The biggest disappointment of the season to date for the Crimson, has been the team’s inability to close in its few chances to notch statement nonconference wins. Against St. Mary’s, the Crimson led by as many as 18 points in the first half and 10 with four minutes to go. Against UMass, Harvard took a five-point lead on a pair of Saunders free throws with 81 seconds left but then gave up eight unanswered points to finish the game without hoisting even a single shot (the Crimson turned it over on both possessions). The team’s last chance for a marquee win comes next Saturday against Josh Pastner’s Memphis squad.
After being picked third in the conference’s preseason poll, the Columbia Lions have been the biggest surprise thus far into their nonconference slate in an Ivy League that (with the exception of Princeton and Penn, who has stumbled to a 2-12 start) stands at the onset of nonconference play almost as predicted. The Lions hold an impressive +5.4 scoring margin and lead the Ancient Eight in free throw percentage and are second in three-point percentage. The Lions rarely turn the ball over and their assist-to-turnover ratio is best in the league as a result. Despite ranking in the middle of the pack in steals and blocked shots, Columbia is the best defensive rebounding team in the league and holds opponents to just 41.7 percent shooting, a statistic that bodes well for the Lions as they begin league play next Saturday at home against Cornell.

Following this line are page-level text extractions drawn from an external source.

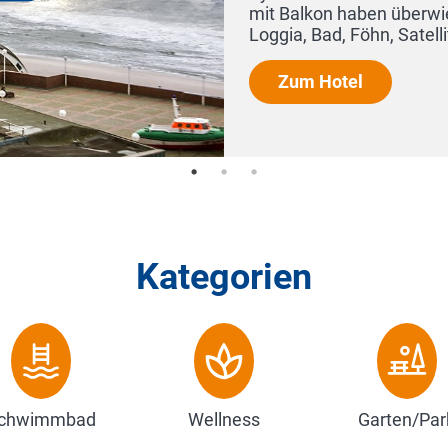
 Alle Zimmer haben
..
Kategorien
chwimmbad
Wellness
Garten/Par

Nearly unanimously selected to be first in the conference’s preseason poll, the Princeton Tigers have been a bit of a disappointment with a slow start to begin the season. Star senior forward Ian Hummer has produced as expected (16.2 points, 6.6 rebounds, and 4.5 assists per game), but the team stumbled out of the gates to a 3-6 record and only scored 42 points in an overtime loss to Wagner. The team has dropped six decisions by seven or less points, with the other being a 20-point loss to Syracuse in the Carrier Dome, but has won three of four heading into Ivy League play.